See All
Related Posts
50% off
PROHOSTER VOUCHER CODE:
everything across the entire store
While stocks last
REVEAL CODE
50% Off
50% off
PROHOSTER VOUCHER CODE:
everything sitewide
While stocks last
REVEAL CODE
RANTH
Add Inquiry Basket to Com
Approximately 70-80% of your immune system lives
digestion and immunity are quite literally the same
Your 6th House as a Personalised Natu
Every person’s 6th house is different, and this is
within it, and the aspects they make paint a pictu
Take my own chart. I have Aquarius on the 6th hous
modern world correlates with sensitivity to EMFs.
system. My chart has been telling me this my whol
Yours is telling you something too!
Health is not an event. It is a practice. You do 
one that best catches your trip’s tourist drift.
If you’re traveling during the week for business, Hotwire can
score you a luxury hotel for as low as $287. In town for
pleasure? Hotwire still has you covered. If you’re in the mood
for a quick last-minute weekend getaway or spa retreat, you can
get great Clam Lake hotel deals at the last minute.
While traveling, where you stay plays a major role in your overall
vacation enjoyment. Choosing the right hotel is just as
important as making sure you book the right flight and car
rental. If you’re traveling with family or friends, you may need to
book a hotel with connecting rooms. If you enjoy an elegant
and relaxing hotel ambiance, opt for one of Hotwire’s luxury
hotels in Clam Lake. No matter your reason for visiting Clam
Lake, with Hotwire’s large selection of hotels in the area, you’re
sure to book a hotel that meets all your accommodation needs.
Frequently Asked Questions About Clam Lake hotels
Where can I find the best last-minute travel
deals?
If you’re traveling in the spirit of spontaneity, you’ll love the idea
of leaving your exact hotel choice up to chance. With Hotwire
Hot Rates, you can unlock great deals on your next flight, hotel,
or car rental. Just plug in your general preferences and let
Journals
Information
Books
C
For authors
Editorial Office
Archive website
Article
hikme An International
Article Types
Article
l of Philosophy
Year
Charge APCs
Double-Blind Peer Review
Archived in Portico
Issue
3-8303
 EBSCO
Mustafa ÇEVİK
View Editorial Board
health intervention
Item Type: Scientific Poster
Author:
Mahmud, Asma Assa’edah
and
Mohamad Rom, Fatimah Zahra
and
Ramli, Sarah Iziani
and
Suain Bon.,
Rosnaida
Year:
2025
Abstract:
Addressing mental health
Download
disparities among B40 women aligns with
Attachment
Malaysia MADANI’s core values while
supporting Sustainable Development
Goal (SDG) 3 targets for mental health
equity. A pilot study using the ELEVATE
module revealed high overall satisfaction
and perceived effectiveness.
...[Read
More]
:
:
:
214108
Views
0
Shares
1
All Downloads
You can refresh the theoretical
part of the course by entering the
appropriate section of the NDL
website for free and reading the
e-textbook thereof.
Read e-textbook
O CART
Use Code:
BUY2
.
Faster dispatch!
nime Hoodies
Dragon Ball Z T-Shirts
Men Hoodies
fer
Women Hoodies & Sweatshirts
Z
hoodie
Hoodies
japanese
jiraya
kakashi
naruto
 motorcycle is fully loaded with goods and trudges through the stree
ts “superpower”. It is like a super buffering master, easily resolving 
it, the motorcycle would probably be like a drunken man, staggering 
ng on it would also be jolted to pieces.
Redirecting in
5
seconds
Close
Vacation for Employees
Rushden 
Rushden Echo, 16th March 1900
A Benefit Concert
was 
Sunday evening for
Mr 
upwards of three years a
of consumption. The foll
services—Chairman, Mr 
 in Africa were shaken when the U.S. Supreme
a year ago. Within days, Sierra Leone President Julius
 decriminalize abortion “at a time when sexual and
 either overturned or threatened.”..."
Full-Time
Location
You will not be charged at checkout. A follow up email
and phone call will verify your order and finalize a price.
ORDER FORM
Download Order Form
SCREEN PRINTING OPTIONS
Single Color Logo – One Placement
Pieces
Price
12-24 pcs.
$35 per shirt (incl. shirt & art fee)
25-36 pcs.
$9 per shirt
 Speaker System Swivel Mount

※

* Task to carry out: Give back the entries above exactly as they are, from their first line through the line that contains "Charge APCs", both included, with nothing else.

* Reply:
See All
Related Posts
50% off
PROHOSTER VOUCHER CODE:
everything across the entire store
While stocks last
REVEAL CODE
50% Off
50% off
PROHOSTER VOUCHER CODE:
everything sitewide
While stocks last
REVEAL CODE
RANTH
Add Inquiry Basket to Com
Approximately 70-80% of your immune system lives
digestion and immunity are quite literally the same
Your 6th House as a Personalised Natu
Every person’s 6th house is different, and this is
within it, and the aspects they make paint a pictu
Take my own chart. I have Aquarius on the 6th hous
modern world correlates with sensitivity to EMFs.
system. My chart has been telling me this my whol
Yours is telling you something too!
Health is not an event. It is a practice. You do 
one that best catches your trip’s tourist drift.
If you’re traveling during the week for business, Hotwire can
score you a luxury hotel for as low as $287. In town for
pleasure? Hotwire still has you covered. If you’re in the mood
for a quick last-minute weekend getaway or spa retreat, you can
get great Clam Lake hotel deals at the last minute.
While traveling, where you stay plays a major role in your overall
vacation enjoyment. Choosing the right hotel is just as
important as making sure you book the right flight and car
rental. If you’re traveling with family or friends, you may need to
book a hotel with connecting rooms. If you enjoy an elegant
and relaxing hotel ambiance, opt for one of Hotwire’s luxury
hotels in Clam Lake. No matter your reason for visiting Clam
Lake, with Hotwire’s large selection of hotels in the area, you’re
sure to book a hotel that meets all your accommodation needs.
Frequently Asked Questions About Clam Lake hotels
Where can I find the best last-minute travel
deals?
If you’re traveling in the spirit of spontaneity, you’ll love the idea
of leaving your exact hotel choice up to chance. With Hotwire
Hot Rates, you can unlock great deals on your next flight, hotel,
or car rental. Just plug in your general preferences and let
Journals
Information
Books
C
For authors
Editorial Office
Archive website
Article
hikme An International
Article Types
Article
l of Philosophy
Year
Charge APCs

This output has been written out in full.